John Halloran and David Rocke


Department of Public Health Sciences, UC Davis

One of the most efficient methods to solve L2 -regularized primal problems, such as logistic regression and linear support vector machine (SVM) classification, is the widely used trust region Newton algorithm, TRON. While TRON has recently been shown to enjoy substantial speedups on shared-memory multi-core systems, exploiting graphical processing units (GPUs) to speed up the method is significantly more difficult, owing to the highly complex and heavily sequential nature of the algorithm. In this work, we show that using judicious GPU-optimization principles, TRON training time for different losses and feature representations may be drastically reduced. For sparse feature sets, we show that using GPUs to train logistic regression classifiers in LIBLINEAR is up to an order-of-magnitude faster than solely using multithreading. For dense feature sets (which impose far more stringent memory constraints), we show that GPUs substantially reduce the lengthy SVM learning times required for state-of-the-art proteomics analysis, leading to dramatic improvements over recently proposed speedups. Furthermore, we show how GPU speedups may be mixed with multithreading to enable such speedups when the dataset is too large for GPU memory requirements; on a massive dense proteomics dataset of nearly a quarter-billion data instances, these mixed-architecture speedups reduce SVM analysis time from over half a week to less than a single day while using limited GPU memory.



Code for Experiments

All source code from the paper is available in the tarball tronGpu_neurips2020.tgz. To run the experiments from the paper described below, please decompress this tarball and navigate to the resulting directory.
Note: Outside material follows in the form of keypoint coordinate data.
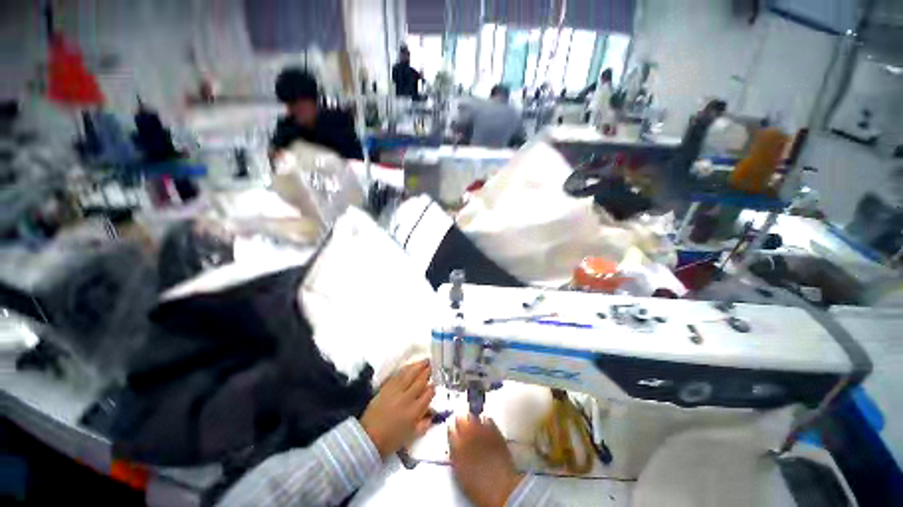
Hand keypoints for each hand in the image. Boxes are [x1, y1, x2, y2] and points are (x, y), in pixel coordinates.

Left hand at [360, 359, 434, 457]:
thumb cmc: (390, 440)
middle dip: (427, 373)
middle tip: (432, 366)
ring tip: (425, 360)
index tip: (434, 384)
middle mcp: (407, 398)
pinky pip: (399, 374)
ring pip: (410, 374)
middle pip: (420, 382)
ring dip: (418, 366)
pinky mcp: (386, 387)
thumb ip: (423, 425)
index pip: (427, 394)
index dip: (432, 388)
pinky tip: (410, 365)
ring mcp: (396, 391)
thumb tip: (432, 415)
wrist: (367, 437)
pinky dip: (406, 368)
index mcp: (414, 411)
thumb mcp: (410, 436)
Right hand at [448, 415, 523, 506]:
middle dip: (462, 422)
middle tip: (463, 424)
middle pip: (461, 420)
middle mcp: (468, 434)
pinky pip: (488, 419)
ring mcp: (482, 430)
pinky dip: (485, 421)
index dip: (453, 431)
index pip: (451, 431)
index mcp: (457, 447)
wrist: (502, 488)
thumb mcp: (461, 473)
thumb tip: (455, 447)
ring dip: (473, 420)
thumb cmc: (479, 486)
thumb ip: (456, 456)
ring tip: (474, 424)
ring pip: (474, 417)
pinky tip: (486, 426)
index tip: (454, 431)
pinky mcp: (496, 430)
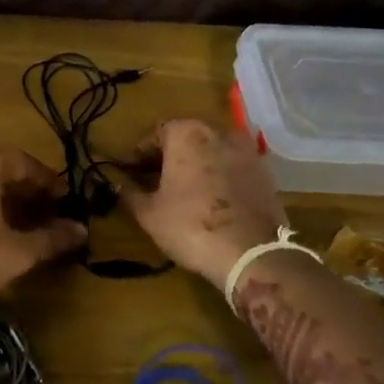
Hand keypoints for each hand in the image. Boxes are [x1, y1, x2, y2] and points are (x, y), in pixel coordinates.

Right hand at [118, 118, 287, 287]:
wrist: (251, 252)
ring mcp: (247, 150)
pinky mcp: (266, 172)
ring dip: (199, 164)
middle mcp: (218, 131)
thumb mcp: (149, 213)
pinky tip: (215, 200)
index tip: (135, 171)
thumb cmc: (190, 226)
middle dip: (172, 155)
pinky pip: (235, 167)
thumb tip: (117, 183)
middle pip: (188, 137)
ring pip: (213, 150)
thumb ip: (129, 192)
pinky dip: (223, 176)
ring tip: (188, 190)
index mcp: (186, 133)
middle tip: (159, 179)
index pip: (157, 133)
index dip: (143, 153)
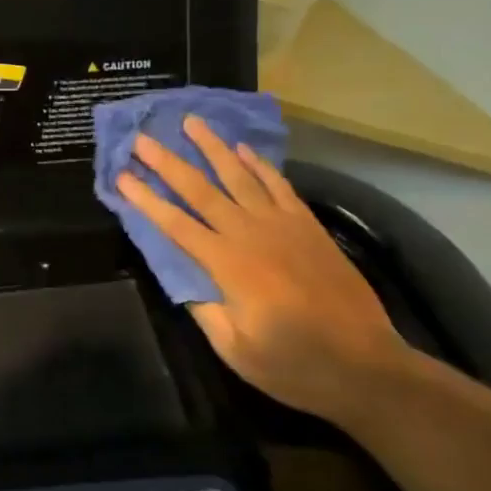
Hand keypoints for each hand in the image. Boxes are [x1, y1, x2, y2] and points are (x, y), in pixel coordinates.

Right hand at [116, 117, 410, 424]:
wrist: (368, 368)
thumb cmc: (296, 366)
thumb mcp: (237, 351)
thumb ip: (205, 310)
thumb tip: (182, 278)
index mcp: (227, 266)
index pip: (175, 224)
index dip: (145, 199)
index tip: (121, 176)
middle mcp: (250, 235)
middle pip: (200, 190)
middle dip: (168, 162)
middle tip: (142, 137)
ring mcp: (282, 226)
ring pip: (239, 176)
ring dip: (212, 147)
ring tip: (191, 122)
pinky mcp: (308, 226)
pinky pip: (279, 185)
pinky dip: (259, 164)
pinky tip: (243, 149)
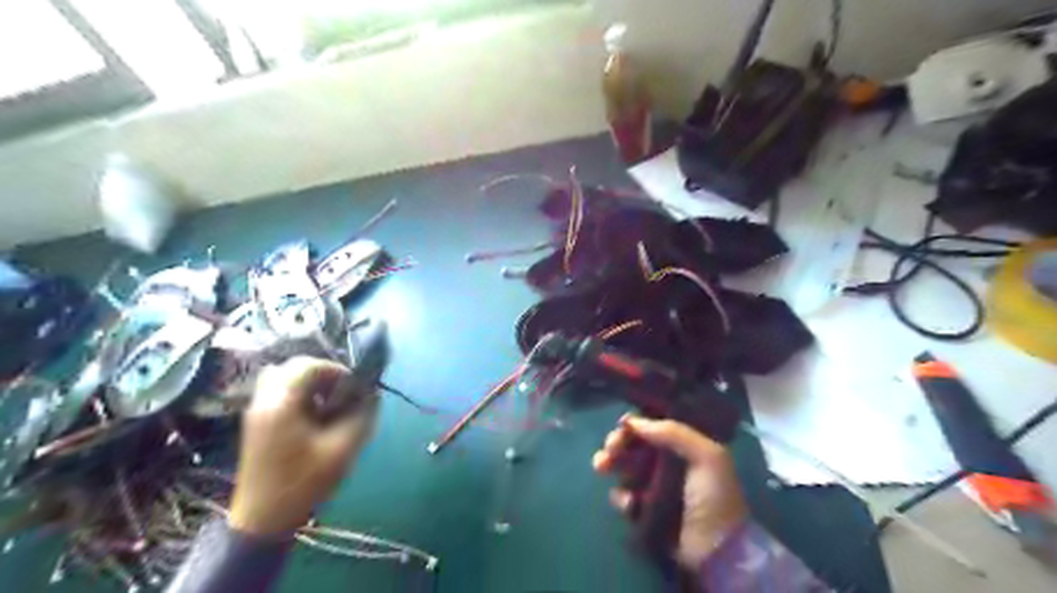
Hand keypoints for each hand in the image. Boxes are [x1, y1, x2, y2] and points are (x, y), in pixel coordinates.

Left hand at [230, 356, 378, 536]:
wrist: (262, 520)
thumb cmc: (303, 483)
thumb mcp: (342, 449)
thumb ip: (362, 416)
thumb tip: (374, 395)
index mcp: (282, 404)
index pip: (308, 366)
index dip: (335, 370)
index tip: (354, 387)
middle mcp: (264, 401)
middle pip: (292, 367)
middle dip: (322, 374)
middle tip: (342, 393)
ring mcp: (256, 412)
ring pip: (283, 378)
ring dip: (309, 383)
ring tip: (328, 404)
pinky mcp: (256, 423)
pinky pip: (277, 393)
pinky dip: (298, 394)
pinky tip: (312, 417)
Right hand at [591, 415, 744, 567]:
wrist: (717, 550)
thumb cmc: (714, 497)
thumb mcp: (706, 457)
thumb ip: (673, 433)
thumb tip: (633, 421)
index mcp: (686, 446)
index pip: (654, 426)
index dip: (636, 423)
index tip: (622, 425)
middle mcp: (668, 462)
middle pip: (634, 445)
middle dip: (617, 443)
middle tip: (609, 448)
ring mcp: (654, 487)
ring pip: (624, 467)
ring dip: (611, 464)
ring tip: (601, 467)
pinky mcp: (644, 510)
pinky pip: (624, 496)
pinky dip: (622, 497)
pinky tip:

Primal GPU Optimizations for Logistic Regression in LIBLINEAR

Directories and corresponding methods from the paper:
tronLrMix: TRON-LR-MIX in the paper
tronLrGpu0: TRON-LR-GPU0 in the paper<
tronLrGpu: TRON-LR-GPU in the paper
liblinear: standard single-threaded version of LIBLINEAR used to measure speedups in the paper
liblinear-multicore-2.30: TRON-LR-CPU in the paper, the multithread-optimized version of LIBLINEAR

To run the experiments in the paper, set the value of the variable NR to the maximum number of supported compute threads on your linux machine and run the following command:
./runLr.sh

The above script will build all the solvers, download the benchmark datasets, and test the various methods (see runLr.sh for further details). CUDA 10.0 (or greater) must be installed and in your path, as well as g++/gcc and CMake. Running the above command will write the outputs of the various timings tests to corresponding files in the run directory. An example reported runtime in an output file will look like:
"Training took = 368.448910 seconds wall clock time."

Primal GPU Optimizations for SVM Learning in Percolator (Proteomics Analysis Software)
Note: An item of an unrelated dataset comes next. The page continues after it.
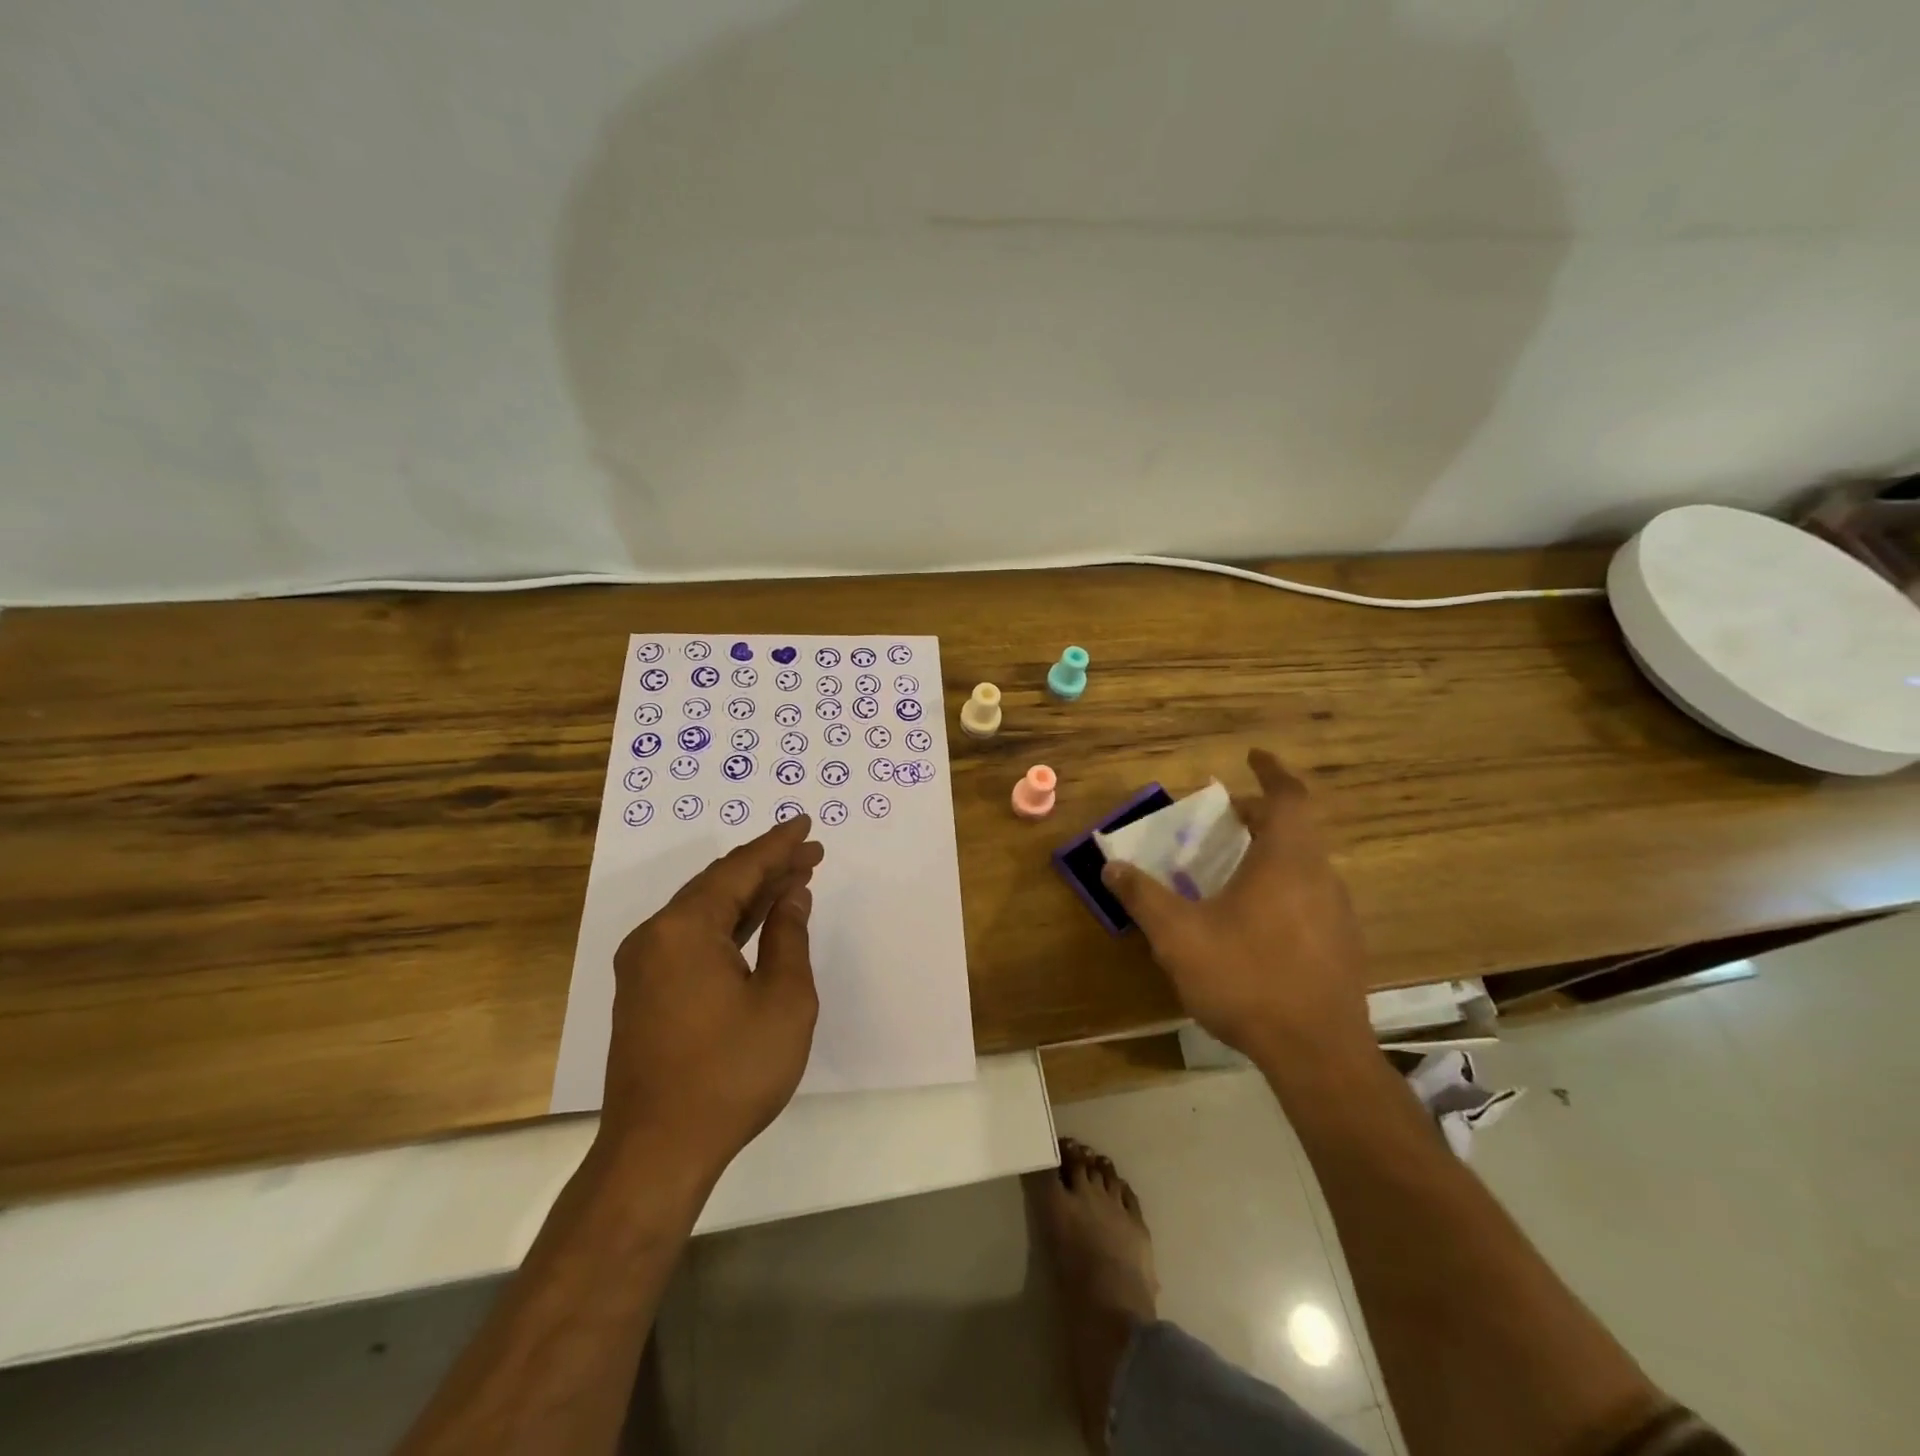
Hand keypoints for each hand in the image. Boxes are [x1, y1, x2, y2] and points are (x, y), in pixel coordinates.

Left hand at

Directories and corresponding methods from the paper:
tronSvmGpu: TRON-SVM-GPU in the paper
tronSvmMix: TRON-SVM-MIX in the paper
tronSvmCPU: TRON-SVM-CPU in the paper (also includes the multithread-optimized version of L2-SVM-MFN)
percolator: implementation of Percolator's current solver (L2-SVM-MFN) in wide-spread use

The multithread-optimized implementations of TRON and L2-SVM-MFN are taken directly from the recent Percolator speedup paper:
Halloran, John T., and David M. Rocke.
"A matter of time: faster Percolator analysis via efficient SVM learning for large-scale proteomics."
Journal of proteome research 17.5 (2018): 1978-1982.
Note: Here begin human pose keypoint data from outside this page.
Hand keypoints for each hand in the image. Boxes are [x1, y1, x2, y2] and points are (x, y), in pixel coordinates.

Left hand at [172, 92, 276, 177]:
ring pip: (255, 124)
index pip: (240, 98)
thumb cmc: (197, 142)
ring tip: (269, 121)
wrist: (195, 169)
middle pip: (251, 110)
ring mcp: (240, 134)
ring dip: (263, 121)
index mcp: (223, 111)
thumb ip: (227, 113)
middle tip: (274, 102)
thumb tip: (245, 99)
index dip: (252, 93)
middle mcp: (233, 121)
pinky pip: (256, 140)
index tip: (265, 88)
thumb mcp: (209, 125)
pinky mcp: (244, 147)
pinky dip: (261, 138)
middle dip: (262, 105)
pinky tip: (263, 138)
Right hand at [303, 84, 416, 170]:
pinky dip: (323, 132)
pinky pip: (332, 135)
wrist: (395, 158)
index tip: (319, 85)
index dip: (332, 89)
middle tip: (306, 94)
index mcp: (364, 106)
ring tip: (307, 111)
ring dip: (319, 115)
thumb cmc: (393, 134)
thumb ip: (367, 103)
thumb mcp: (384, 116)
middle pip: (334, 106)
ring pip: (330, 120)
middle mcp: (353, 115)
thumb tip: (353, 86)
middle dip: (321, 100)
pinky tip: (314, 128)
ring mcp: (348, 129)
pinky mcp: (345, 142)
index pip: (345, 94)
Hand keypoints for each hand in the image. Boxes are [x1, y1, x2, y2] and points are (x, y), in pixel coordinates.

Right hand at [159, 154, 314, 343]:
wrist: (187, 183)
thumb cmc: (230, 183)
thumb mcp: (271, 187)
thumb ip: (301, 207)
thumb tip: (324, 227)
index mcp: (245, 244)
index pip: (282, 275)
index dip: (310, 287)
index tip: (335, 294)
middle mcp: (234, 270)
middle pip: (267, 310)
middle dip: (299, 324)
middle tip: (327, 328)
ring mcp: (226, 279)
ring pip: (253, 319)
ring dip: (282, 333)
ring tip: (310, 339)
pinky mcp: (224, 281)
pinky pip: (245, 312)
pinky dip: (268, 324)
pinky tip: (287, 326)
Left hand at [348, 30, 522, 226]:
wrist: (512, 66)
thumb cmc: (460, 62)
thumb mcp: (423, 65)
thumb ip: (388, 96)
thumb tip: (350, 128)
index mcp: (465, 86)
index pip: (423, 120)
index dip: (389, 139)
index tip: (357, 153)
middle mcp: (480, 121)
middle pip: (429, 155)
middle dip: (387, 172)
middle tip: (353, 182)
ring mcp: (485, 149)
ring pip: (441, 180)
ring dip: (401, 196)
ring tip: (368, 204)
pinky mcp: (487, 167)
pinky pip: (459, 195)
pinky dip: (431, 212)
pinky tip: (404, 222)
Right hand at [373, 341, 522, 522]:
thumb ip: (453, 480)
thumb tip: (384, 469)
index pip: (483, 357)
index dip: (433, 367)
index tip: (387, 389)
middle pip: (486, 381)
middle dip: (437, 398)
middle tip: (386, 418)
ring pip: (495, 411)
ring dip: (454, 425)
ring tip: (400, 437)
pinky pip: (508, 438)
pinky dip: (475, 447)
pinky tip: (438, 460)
To test the implementations in the paper, set the value of the variable NR to the maximum number of supported compute threads on your linux machine and run the following command:
./runSvm.sh

The above script will build all the solvers, download benchmark datasets, and test the various methods (see runSvm.sh for further details). CUDA 10.0 (or greater) must be installed and in your path, as well as g++/gcc and CMake. Running the above command will write the outputs of the various timings tests to corresponding files in the run directory. An example reported runtime in an output file will look like:
"SVM training took 8069 seconds wall clock time."

Note that the above experiments may require substantial analysis times for the datasets used in the paper.

PyTorch GPU/CPU Logistic Regression Solvers

The python script pyTorchLogisticRegression_rcv1.py times PyTorch GPU/CPU Gradient Descent and L-BFGS solvers and TRON (implemented in scikit-learn) for logistic regression. PyTorch and scikit-learn must be installed for these tests (python3 is also recommended).